Le no code est un type d’outil simplifié permettant de développer un support numérique (application mobile, plateforme web…) à moindre coût et sans connaissances particulières en informatique. Avant d’opter pour cette solution, nous en avions envisagé d’autres mais aucune ne collait à l’ensemble de nos attentes. Nous intervenons en effet à la fois dans les champs de la formation et du consulting. Avec le no code, cette prise en compte globale de nos besoins a été rendue possible.

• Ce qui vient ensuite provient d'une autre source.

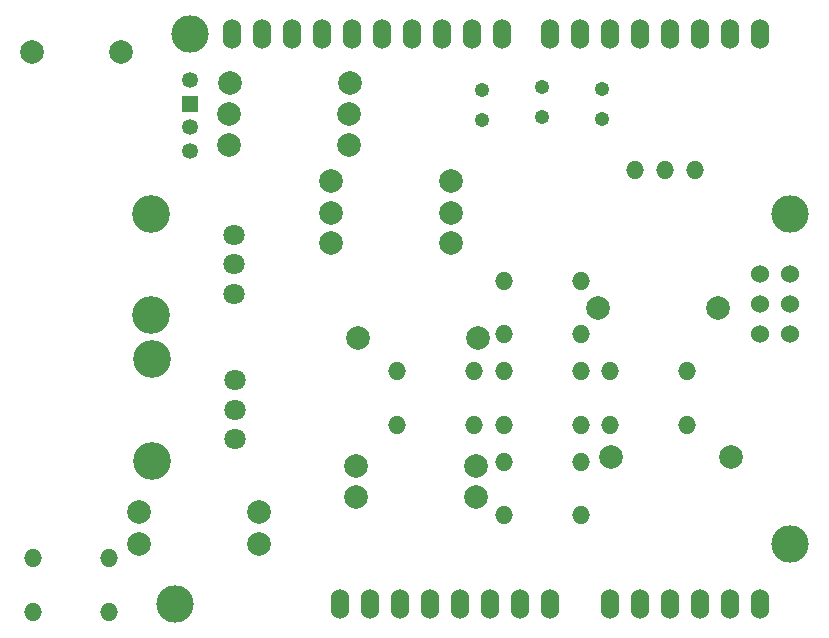
<source format=gbr>
G04 #@! TF.FileFunction,Soldermask,Bot*
%FSLAX46Y46*%
G04 Gerber Fmt 4.6, Leading zero omitted, Abs format (unit mm)*
G04 Created by KiCad (PCBNEW 0.201603210401+6634~43~ubuntu14.04.1-product) date dom 03 abr 2016 21:58:24 CEST*
%MOMM*%
G01*
G04 APERTURE LIST*
%ADD10C,0.100000*%
%ADD11C,1.998980*%
%ADD12O,1.524000X2.540000*%
%ADD13C,3.175000*%
%ADD14C,1.524000*%
%ADD15O,1.524000X1.524000*%
%ADD16C,3.200000*%
%ADD17C,1.800000*%
%ADD18O,1.219200X1.219200*%
%ADD19C,1.351280*%
%ADD20R,1.351280X1.351280*%
%ADD21C,2.000000*%
G04 APERTURE END LIST*
D10*
D11*
X148031200Y-130162300D03*
X137871200Y-130162300D03*
D12*
X190459360Y-135260080D03*
X187919360Y-135260080D03*
X185379360Y-135260080D03*
X177759360Y-135260080D03*
X180299360Y-135260080D03*
X182839360Y-135260080D03*
X172679360Y-135260080D03*
X170139360Y-135260080D03*
X167599360Y-135260080D03*
X162519360Y-135260080D03*
X159979360Y-135260080D03*
X190459360Y-87000080D03*
X187919360Y-87000080D03*
X185379360Y-87000080D03*
X182839360Y-87000080D03*
X180299360Y-87000080D03*
X177759360Y-87000080D03*
X175219360Y-87000080D03*
X172679360Y-87000080D03*
X168615360Y-87000080D03*
X166075360Y-87000080D03*
X163535360Y-87000080D03*
X160995360Y-87000080D03*
X158455360Y-87000080D03*
X155915360Y-87000080D03*
X153375360Y-87000080D03*
X150835360Y-87000080D03*
X165059360Y-135260080D03*
D13*
X192999360Y-130180080D03*
X192999360Y-102240080D03*
X142199360Y-87000080D03*
X140929360Y-135260080D03*
D12*
X148295360Y-87000080D03*
X145755360Y-87000080D03*
X157439360Y-135260080D03*
X154899360Y-135260080D03*
D14*
X190459360Y-107320080D03*
X192999360Y-107320080D03*
X190459360Y-109860080D03*
X192999360Y-109860080D03*
X190459360Y-112400080D03*
X192999360Y-112400080D03*
D15*
X168753790Y-123228100D03*
X175256190Y-123228100D03*
X168753790Y-127749300D03*
X175256190Y-127749300D03*
D11*
X145486120Y-93774260D03*
X155646120Y-93774260D03*
D16*
X138963400Y-123111040D03*
X138963400Y-114511040D03*
D17*
X145963400Y-118811040D03*
X145963400Y-121311040D03*
X145963400Y-116311040D03*
D18*
X166903479Y-91711408D03*
X166903479Y-94251408D03*
X171983479Y-91505889D03*
X171983479Y-94045889D03*
X177063479Y-91624937D03*
X177063479Y-94164937D03*
D19*
X142148414Y-96880774D03*
X142148414Y-90881294D03*
D20*
X142148414Y-92880274D03*
D19*
X142148414Y-94881794D03*
D15*
X179872640Y-98506280D03*
X182412640Y-98506280D03*
X184952640Y-98506280D03*
D11*
X145549620Y-91107260D03*
X155709620Y-91107260D03*
X166423340Y-123583700D03*
X156263340Y-123583700D03*
X176735740Y-110197900D03*
X186895740Y-110197900D03*
X156390340Y-112763300D03*
X166550340Y-112763300D03*
X166423340Y-126199900D03*
X156263340Y-126199900D03*
X177840640Y-122847100D03*
X188000640Y-122847100D03*
D16*
X138912600Y-110794800D03*
X138912600Y-102194800D03*
D17*
X145912600Y-106494800D03*
X145912600Y-108994800D03*
X145912600Y-103994800D03*
D11*
X137858500Y-127457200D03*
X148018500Y-127457200D03*
D15*
X128854200Y-131394200D03*
X135356600Y-131394200D03*
X128854200Y-135915400D03*
X135356600Y-135915400D03*
X168753790Y-115570000D03*
X175256190Y-115570000D03*
X168753790Y-120091200D03*
X175256190Y-120091200D03*
X175256190Y-112433100D03*
X168753790Y-112433100D03*
X175256190Y-107911900D03*
X168753790Y-107911900D03*
X159730440Y-115570000D03*
X166232840Y-115570000D03*
X159730440Y-120091200D03*
X166232840Y-120091200D03*
D11*
X164287200Y-99453700D03*
X154127200Y-99453700D03*
X164287200Y-102123875D03*
X154127200Y-102123875D03*
X164287200Y-104686100D03*
X154127200Y-104686100D03*
X145486120Y-96403160D03*
X155646120Y-96403160D03*
D15*
X177777140Y-115570000D03*
X184279540Y-115570000D03*
X177777140Y-120091200D03*
X184279540Y-120091200D03*
D21*
X128762760Y-88539320D03*
X136362440Y-88539320D03*
M02*

</source>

Comment s’est déroulé ce projet ?

Très bien. Le no code permet de construire ses propres outils de travail de façon agile. En partant d’un cahier des charges simple et adapté au cœur de notre activité – la planification et l’organisation de projets en entreprise -, nous avons ainsi intégré au fur et à mesure les briques numériques dont nous avions besoin, en utilisant la plateforme française UDO Tools.

Pour quels gains ?

Permettant de visualiser facilement l’avancement des projets collaboratifs, cet outil est synonyme de temps libéré pour toute l’équipe. Nos consultants formateurs, par exemple, passent deux fois moins de temps à traiter le volet administratif. Autant dire qu’ils ne reviendraient pas en arrière !

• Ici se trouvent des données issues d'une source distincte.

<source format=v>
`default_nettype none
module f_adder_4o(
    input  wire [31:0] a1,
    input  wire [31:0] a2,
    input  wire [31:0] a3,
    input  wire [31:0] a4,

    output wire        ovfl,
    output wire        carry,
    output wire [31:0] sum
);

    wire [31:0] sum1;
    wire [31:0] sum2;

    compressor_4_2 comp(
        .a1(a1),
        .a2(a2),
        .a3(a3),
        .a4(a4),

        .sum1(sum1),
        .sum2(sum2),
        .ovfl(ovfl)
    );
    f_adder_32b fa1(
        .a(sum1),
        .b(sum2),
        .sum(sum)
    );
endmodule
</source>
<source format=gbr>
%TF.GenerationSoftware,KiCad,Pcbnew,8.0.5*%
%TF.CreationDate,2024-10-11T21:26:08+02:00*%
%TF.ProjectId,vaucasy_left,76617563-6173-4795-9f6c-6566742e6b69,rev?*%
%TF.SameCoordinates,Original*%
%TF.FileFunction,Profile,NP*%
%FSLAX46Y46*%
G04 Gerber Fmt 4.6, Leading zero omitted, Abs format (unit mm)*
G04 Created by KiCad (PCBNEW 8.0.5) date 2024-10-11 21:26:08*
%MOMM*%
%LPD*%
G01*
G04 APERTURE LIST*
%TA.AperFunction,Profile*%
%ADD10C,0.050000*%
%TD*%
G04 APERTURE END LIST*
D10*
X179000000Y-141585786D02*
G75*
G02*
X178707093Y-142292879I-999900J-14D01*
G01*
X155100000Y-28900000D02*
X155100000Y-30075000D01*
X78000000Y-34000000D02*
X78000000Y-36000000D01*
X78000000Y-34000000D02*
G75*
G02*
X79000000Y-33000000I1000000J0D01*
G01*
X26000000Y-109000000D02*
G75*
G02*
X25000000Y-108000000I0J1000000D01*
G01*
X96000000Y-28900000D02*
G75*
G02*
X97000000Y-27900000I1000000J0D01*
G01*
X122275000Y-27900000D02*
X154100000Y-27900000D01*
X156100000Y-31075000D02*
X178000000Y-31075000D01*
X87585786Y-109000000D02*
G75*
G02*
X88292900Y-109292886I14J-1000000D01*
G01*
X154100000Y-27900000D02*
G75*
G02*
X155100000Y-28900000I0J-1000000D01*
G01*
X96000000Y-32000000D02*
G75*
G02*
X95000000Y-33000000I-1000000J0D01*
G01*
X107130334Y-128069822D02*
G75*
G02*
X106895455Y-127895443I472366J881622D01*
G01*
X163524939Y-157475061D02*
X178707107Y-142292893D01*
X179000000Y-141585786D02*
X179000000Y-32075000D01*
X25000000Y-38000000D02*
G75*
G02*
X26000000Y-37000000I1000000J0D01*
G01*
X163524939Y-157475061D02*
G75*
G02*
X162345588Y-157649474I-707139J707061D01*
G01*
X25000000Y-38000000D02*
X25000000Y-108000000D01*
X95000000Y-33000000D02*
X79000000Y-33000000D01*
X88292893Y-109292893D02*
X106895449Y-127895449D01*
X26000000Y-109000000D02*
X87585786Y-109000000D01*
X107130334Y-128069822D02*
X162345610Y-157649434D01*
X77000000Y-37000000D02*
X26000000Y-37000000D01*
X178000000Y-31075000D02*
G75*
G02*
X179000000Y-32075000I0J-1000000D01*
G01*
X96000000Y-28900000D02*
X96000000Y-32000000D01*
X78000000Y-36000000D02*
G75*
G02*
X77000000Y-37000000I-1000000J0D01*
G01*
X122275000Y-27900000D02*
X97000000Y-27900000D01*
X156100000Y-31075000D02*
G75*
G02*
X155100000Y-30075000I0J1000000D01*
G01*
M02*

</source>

Au-delà, nos process ont gagné en fiabilité. Nous avons profité du déploiement de cet outil pour identifier chaque anomalie, la traiter et mettre en place les actions correctives derrière pour ne pas la répéter. Ainsi s’ancre chez Prévance une véritable culture d’amélioration continue.

Une transformation pas à pas

Quand il s’agit de numériser ses outils métiers, la précipitation n’a pas sa place. Une digitalisation réussie demande d’abord de la méthodologie. Quatre points à ne pas négliger :  

1) Savoir où l’on veut aller :

Avant d’engager un virage digital, il est crucial d’avoir les idées claires sur les objectifs visés par l’entreprise. Ateliers collectifs, représentation graphique… Tout est bon pour dessiner concrètement son projet !

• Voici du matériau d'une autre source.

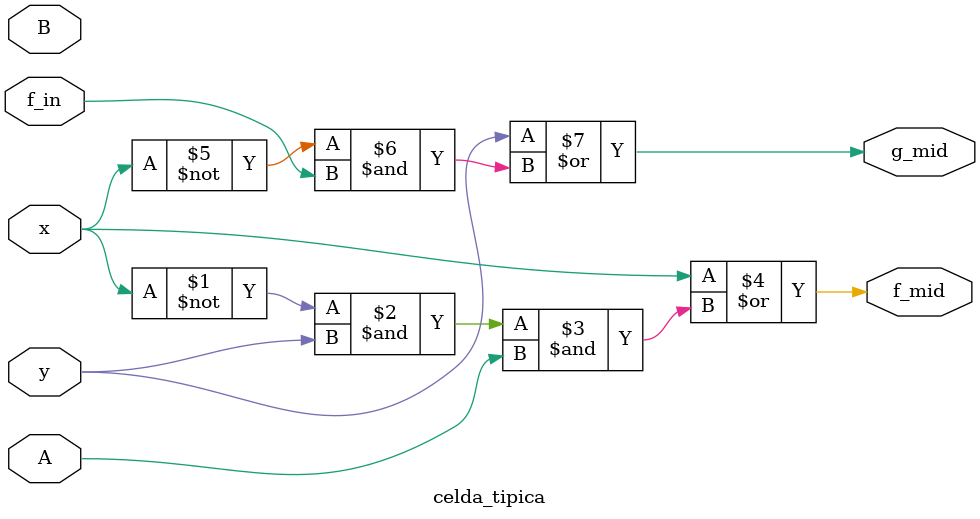
<source format=v>
module celda_tipica(
    input x, y, A, B, f_in,
    output f_mid, g_mid
);

assign f_mid = ((x)|((~x & y) & A));
    
assign g_mid = (y|(~x & f_in));

endmodule
</source>
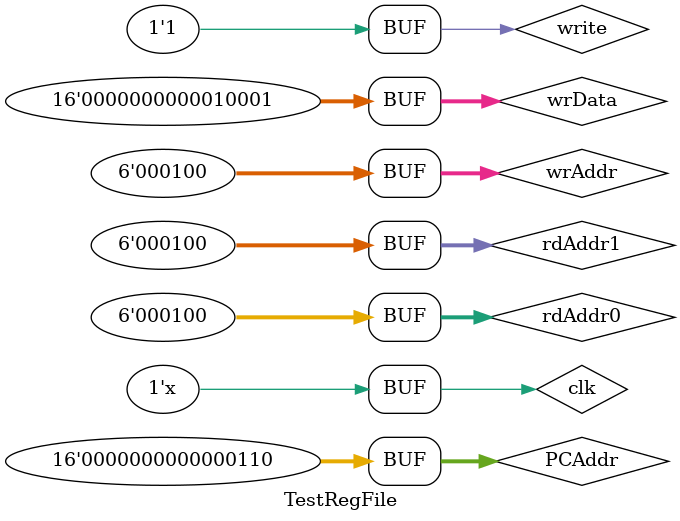
<source format=v>
`timescale 1ns / 1ps


module TestRegFile;

	// Inputs
	reg clk;
	reg write;
	reg [5:0] wrAddr;
	reg [15:0] wrData, PCAddr;
	reg [5:0] rdAddr0,rdAddr1;

	// Outputs
	wire [15:0] rdData0, rdData1, PCNext;

	// Instantiate the Unit Under Test (UUT)
	regfile uut (
		.clk(clk), 
		.write(write), 
		.wrAddr(wrAddr), 
		.wrData(wrData), 
		.rdAddr0(rdAddr0), 
		.rdAddr1(rdAddr1), 
		.rdData0(rdData0),
		.rdData1(rdData1),
		.PCAddr(PCAddr),
		.PCNext(PCNext)
	);
  
	initial begin
		// Initialize Inputs
		clk = 0;
		write = 0;
		wrAddr = 0;
		wrData = 0;
		rdAddr0 = 0;
		rdAddr1 = 0;
		PCAddr = 0;
		#10;
		write = 1;
		wrData = 17;
		PCAddr = 1;
		#10;
		wrAddr = 1;
		rdAddr0 = 1;
		rdAddr1 = 1;
		PCAddr = 2;
		#10;
		wrAddr = 2;
		rdAddr0 = 2;
		rdAddr1 = 2;
		PCAddr = 3;
		#10;
		wrAddr = 3;
		rdAddr0 = 3;
		rdAddr1 = 3;
		PCAddr = 4;
		#10;
		wrAddr = 4;
		rdAddr0 = 4;
		rdAddr1 = 4;
		PCAddr = 5;
		#10;
		PCAddr = 6;
		#10;
        
		// Add stimulus here

	end
   
	always 
		#1  clk =  ! clk; 
endmodule


</source>
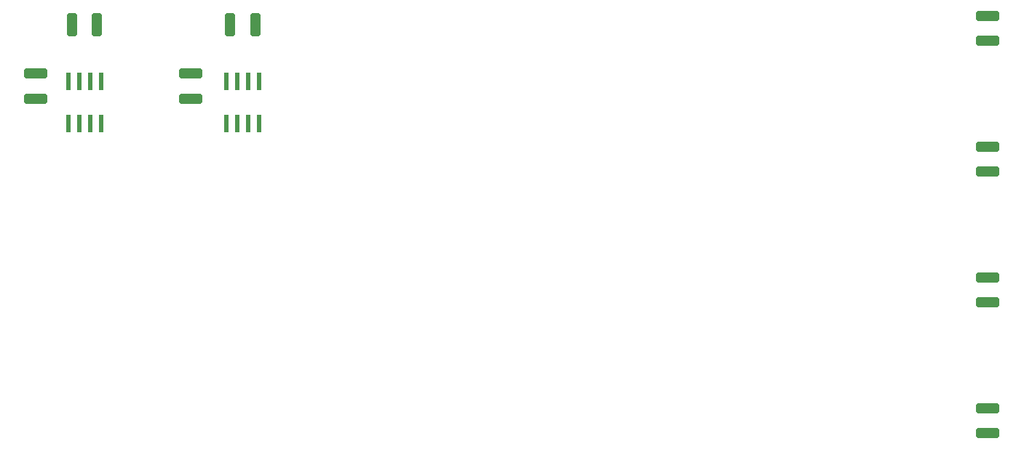
<source format=gbr>
%TF.GenerationSoftware,KiCad,Pcbnew,7.0.8*%
%TF.CreationDate,2025-06-27T13:17:33+01:00*%
%TF.ProjectId,PCB_Health,5043425f-4865-4616-9c74-682e6b696361,rev?*%
%TF.SameCoordinates,Original*%
%TF.FileFunction,Paste,Top*%
%TF.FilePolarity,Positive*%
%FSLAX46Y46*%
G04 Gerber Fmt 4.6, Leading zero omitted, Abs format (unit mm)*
G04 Created by KiCad (PCBNEW 7.0.8) date 2025-06-27 13:17:33*
%MOMM*%
%LPD*%
G01*
G04 APERTURE LIST*
G04 Aperture macros list*
%AMRoundRect*
0 Rectangle with rounded corners*
0 $1 Rounding radius*
0 $2 $3 $4 $5 $6 $7 $8 $9 X,Y pos of 4 corners*
0 Add a 4 corners polygon primitive as box body*
4,1,4,$2,$3,$4,$5,$6,$7,$8,$9,$2,$3,0*
0 Add four circle primitives for the rounded corners*
1,1,$1+$1,$2,$3*
1,1,$1+$1,$4,$5*
1,1,$1+$1,$6,$7*
1,1,$1+$1,$8,$9*
0 Add four rect primitives between the rounded corners*
20,1,$1+$1,$2,$3,$4,$5,0*
20,1,$1+$1,$4,$5,$6,$7,0*
20,1,$1+$1,$6,$7,$8,$9,0*
20,1,$1+$1,$8,$9,$2,$3,0*%
G04 Aperture macros list end*
%ADD10RoundRect,0.250000X1.100000X-0.325000X1.100000X0.325000X-1.100000X0.325000X-1.100000X-0.325000X0*%
%ADD11RoundRect,0.250000X-1.100000X0.325000X-1.100000X-0.325000X1.100000X-0.325000X1.100000X0.325000X0*%
%ADD12RoundRect,0.073750X-0.221250X0.911250X-0.221250X-0.911250X0.221250X-0.911250X0.221250X0.911250X0*%
%ADD13RoundRect,0.250000X-0.325000X-1.100000X0.325000X-1.100000X0.325000X1.100000X-0.325000X1.100000X0*%
G04 APERTURE END LIST*
D10*
%TO.C,C5*%
X113030000Y-80772000D03*
X113030000Y-77822000D03*
%TD*%
D11*
%TO.C,C9*%
X205740000Y-116840000D03*
X205740000Y-119790000D03*
%TD*%
D10*
%TO.C,C4*%
X94996000Y-80772000D03*
X94996000Y-77822000D03*
%TD*%
D11*
%TO.C,C7*%
X205740000Y-101600000D03*
X205740000Y-104550000D03*
%TD*%
D12*
%TO.C,U2*%
X102616000Y-78740000D03*
X101346000Y-78740000D03*
X100076000Y-78740000D03*
X98806000Y-78740000D03*
X98806000Y-83690000D03*
X100076000Y-83690000D03*
X101346000Y-83690000D03*
X102616000Y-83690000D03*
%TD*%
D13*
%TO.C,C1*%
X99158000Y-72136000D03*
X102108000Y-72136000D03*
%TD*%
D12*
%TO.C,U3*%
X120967500Y-78740000D03*
X119697500Y-78740000D03*
X118427500Y-78740000D03*
X117157500Y-78740000D03*
X117157500Y-83690000D03*
X118427500Y-83690000D03*
X119697500Y-83690000D03*
X120967500Y-83690000D03*
%TD*%
D11*
%TO.C,C3*%
X205740000Y-71120000D03*
X205740000Y-74070000D03*
%TD*%
D13*
%TO.C,C2*%
X117572500Y-72136000D03*
X120522500Y-72136000D03*
%TD*%
D11*
%TO.C,C6*%
X205740000Y-86360000D03*
X205740000Y-89310000D03*
%TD*%
M02*

</source>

2) Suivre attentivement le projet :

La digitalisation d’un ou de plusieurs pans de son activité nécessite des échanges réguliers entre l’entreprise et le prestataire retenu. D’où l’importance d’être réactif et disponible pour ses questions.

3) Se donner de la souplesse :

Tester, valider, écarter… La mise en place des solutions digitales les mieux adaptées se fait par des réajustements successifs. Plutôt que de définir 100 % du cahier des charges, mieux vaut y aller pas à pas.

4) Impliquer les utilisateurs :

Aussi innovant soit-il, un outil numérique n’a pas de valeur ajoutée s’il ne répond pas d’abord à un besoin de l’utilisateur. Faire participer toute l’équipe à la co-construction de cet outil est donc essentiel.  

Le savez-vous ?

Si le numérique recense seulement 27,4 % de femmes (contre 46,8 % tous secteurs d’activité confondus) selon le site talentsdunumerique.com, c’est paradoxalement une femme qui est à l’origine du premier langage de programmation informatique. Ada Lovelace est ainsi connue pour avoir annoté et traduit, en 1852, une description de la machine analytique de Charles Babbage, un ancêtre de l’ordinateur.